The latest federal budget deal keeps a tax credit for electric car charging stations, plus extends electric motorcycle and hydrogen fuel-cell credits.

Late last year, fears were high that Congress would cut the federal plug-in electric car tax credit. That credit gave buyers of EVs an incentive of up to $7,500 depending on the vehicle and the battery capacity.

That tax credit survived, but several other credits that helped alternative technology buyers were still on the block.

In passing the $400-billion budget bill early Friday morning, Congress added back in some of those tax credits, ones that make it more affordable to buy and own EVs and fuel-cell vehicles.

SEE ALSO: What Happens When GM, Tesla Hit EV Tax Credit Cap This Year?

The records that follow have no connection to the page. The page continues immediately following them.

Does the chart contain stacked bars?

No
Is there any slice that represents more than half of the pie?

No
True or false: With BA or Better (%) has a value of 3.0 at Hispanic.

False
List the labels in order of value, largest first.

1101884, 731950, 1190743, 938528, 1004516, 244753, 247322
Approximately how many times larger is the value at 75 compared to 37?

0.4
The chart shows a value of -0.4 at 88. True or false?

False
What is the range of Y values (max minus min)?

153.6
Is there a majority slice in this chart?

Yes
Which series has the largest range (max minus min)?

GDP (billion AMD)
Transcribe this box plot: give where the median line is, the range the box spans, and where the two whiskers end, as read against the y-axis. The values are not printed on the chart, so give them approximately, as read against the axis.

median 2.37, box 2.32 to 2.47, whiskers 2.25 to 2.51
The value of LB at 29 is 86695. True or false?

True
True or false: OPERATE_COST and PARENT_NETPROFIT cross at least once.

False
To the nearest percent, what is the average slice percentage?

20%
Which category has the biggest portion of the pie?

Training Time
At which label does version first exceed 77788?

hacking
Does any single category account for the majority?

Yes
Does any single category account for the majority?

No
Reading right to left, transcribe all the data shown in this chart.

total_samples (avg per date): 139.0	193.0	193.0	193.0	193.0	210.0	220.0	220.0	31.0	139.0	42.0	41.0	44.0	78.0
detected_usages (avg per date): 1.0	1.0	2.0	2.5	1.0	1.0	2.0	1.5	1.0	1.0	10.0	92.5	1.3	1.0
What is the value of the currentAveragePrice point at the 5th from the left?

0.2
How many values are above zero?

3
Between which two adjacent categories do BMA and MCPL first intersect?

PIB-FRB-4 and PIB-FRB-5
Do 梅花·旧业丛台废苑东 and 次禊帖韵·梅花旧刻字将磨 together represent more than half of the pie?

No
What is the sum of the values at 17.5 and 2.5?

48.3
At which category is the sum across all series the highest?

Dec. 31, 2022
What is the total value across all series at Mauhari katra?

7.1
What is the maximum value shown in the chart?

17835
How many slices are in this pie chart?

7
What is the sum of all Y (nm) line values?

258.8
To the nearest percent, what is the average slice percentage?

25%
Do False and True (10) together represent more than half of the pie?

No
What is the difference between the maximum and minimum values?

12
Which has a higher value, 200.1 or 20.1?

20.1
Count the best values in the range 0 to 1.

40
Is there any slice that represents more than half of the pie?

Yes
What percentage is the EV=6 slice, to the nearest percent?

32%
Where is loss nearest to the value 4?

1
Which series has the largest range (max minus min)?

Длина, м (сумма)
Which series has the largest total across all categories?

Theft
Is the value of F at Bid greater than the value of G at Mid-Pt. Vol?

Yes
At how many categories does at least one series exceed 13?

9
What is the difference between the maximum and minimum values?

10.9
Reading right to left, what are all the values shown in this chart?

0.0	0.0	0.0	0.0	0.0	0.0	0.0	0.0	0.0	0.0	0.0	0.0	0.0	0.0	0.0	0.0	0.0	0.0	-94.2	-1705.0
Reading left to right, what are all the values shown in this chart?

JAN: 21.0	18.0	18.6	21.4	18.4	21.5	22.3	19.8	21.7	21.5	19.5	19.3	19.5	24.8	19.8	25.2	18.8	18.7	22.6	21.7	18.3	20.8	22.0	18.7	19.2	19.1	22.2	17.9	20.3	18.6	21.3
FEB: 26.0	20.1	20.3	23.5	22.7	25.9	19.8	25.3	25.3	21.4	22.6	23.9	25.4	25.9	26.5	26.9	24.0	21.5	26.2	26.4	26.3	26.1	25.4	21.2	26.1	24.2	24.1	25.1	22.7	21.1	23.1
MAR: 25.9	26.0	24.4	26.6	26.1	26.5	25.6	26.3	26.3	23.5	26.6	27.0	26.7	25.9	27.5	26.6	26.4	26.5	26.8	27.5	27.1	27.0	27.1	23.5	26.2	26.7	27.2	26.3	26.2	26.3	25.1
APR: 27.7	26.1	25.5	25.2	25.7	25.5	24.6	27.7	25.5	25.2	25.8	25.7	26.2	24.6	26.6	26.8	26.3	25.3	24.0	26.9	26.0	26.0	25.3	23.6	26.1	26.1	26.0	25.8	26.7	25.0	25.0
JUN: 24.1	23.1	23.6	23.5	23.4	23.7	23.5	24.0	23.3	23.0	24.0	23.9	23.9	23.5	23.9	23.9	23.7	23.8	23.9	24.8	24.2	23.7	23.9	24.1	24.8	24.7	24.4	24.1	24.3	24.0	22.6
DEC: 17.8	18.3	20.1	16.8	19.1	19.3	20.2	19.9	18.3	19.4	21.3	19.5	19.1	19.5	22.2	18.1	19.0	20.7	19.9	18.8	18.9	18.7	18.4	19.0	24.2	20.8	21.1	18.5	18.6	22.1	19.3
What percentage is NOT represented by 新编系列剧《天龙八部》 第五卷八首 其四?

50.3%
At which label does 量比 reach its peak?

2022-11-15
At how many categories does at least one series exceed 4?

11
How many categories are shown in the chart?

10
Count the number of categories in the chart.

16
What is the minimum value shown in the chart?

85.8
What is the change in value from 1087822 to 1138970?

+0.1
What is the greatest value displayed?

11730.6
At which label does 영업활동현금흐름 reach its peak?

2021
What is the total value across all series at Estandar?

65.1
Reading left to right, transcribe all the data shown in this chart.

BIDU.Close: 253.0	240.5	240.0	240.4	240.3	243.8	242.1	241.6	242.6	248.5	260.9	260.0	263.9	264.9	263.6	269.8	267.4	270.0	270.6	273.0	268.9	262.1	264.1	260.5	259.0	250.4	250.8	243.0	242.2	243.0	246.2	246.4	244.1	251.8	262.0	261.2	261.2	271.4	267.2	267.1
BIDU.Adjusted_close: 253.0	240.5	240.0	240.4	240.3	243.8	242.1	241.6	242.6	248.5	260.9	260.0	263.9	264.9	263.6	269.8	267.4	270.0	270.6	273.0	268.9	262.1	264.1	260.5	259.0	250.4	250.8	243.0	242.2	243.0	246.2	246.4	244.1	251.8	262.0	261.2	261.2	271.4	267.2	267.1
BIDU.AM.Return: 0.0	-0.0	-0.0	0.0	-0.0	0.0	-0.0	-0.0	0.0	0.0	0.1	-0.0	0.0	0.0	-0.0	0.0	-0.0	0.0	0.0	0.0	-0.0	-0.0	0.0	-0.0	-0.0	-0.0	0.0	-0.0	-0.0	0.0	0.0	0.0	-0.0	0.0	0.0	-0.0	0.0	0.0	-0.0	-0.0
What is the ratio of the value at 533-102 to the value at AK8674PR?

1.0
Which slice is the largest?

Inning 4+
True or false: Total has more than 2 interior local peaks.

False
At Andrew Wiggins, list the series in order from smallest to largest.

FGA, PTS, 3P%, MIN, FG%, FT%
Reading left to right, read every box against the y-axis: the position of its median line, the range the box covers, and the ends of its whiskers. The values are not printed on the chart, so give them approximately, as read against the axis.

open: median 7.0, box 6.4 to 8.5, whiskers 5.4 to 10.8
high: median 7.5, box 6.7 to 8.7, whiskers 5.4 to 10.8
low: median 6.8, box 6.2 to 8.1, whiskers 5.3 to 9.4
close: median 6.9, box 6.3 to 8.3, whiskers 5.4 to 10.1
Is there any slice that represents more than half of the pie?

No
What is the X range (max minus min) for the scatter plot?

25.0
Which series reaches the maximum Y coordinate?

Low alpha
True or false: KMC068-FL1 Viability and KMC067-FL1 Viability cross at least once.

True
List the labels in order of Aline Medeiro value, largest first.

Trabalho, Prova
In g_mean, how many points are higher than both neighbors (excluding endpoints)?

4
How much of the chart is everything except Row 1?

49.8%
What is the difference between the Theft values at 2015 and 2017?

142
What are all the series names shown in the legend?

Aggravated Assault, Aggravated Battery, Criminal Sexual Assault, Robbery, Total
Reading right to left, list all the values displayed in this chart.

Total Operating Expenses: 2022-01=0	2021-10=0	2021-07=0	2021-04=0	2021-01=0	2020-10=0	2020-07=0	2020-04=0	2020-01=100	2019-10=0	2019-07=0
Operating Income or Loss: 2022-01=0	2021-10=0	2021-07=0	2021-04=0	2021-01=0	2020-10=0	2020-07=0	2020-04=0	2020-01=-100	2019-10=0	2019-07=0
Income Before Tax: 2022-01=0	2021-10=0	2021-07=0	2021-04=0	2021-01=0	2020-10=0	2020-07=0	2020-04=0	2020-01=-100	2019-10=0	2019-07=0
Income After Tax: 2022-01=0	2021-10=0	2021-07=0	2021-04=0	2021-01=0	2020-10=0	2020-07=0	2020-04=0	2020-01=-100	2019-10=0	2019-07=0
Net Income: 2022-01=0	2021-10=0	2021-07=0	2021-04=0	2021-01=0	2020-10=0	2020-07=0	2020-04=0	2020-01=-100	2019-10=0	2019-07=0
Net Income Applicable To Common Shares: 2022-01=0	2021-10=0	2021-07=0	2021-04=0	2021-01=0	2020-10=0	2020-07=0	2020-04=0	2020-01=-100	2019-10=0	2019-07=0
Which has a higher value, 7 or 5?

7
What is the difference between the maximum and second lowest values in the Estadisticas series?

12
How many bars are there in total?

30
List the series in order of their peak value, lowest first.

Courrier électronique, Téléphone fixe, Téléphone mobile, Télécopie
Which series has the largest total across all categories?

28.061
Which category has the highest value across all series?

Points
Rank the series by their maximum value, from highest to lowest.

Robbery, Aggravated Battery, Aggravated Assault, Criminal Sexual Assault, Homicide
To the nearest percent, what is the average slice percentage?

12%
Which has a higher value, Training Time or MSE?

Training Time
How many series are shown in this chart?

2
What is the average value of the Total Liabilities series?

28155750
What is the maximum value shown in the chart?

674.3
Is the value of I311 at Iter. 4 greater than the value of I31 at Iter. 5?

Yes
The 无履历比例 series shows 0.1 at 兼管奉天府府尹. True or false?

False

The tax credit that gave an incentive to install at-home electric car charging stations got a one-year extension. That means that individual and joint filers who installed a charging station in 2017 can claim 30 percent of that cost, up to a maximum of $1,000. The Senate had continued the credit for two years, but the final version was for just one. Expect that to mean more lobbying for another extension at the end of this year.

A credit for electric motorcycles and electric three-wheeled vehicles was also extended. That credit allows for buyers of those vehicles to claim 10 percent of the purchase price, up to $2,500.

Finally, buyers of hydrogen fuel-cell powered vehicles had their up to $4,000 credit extended for another year.

Extending tax credits retroactively rewards buyers who took a risk on EVs or fuel-cell vehicles. For buyers for whom the tax incentives can mean the difference between purchasing an EV or an internal combustion-powered car, the credit can arrive too late and with too much uncertainty to convince buyers to make the jump to electric.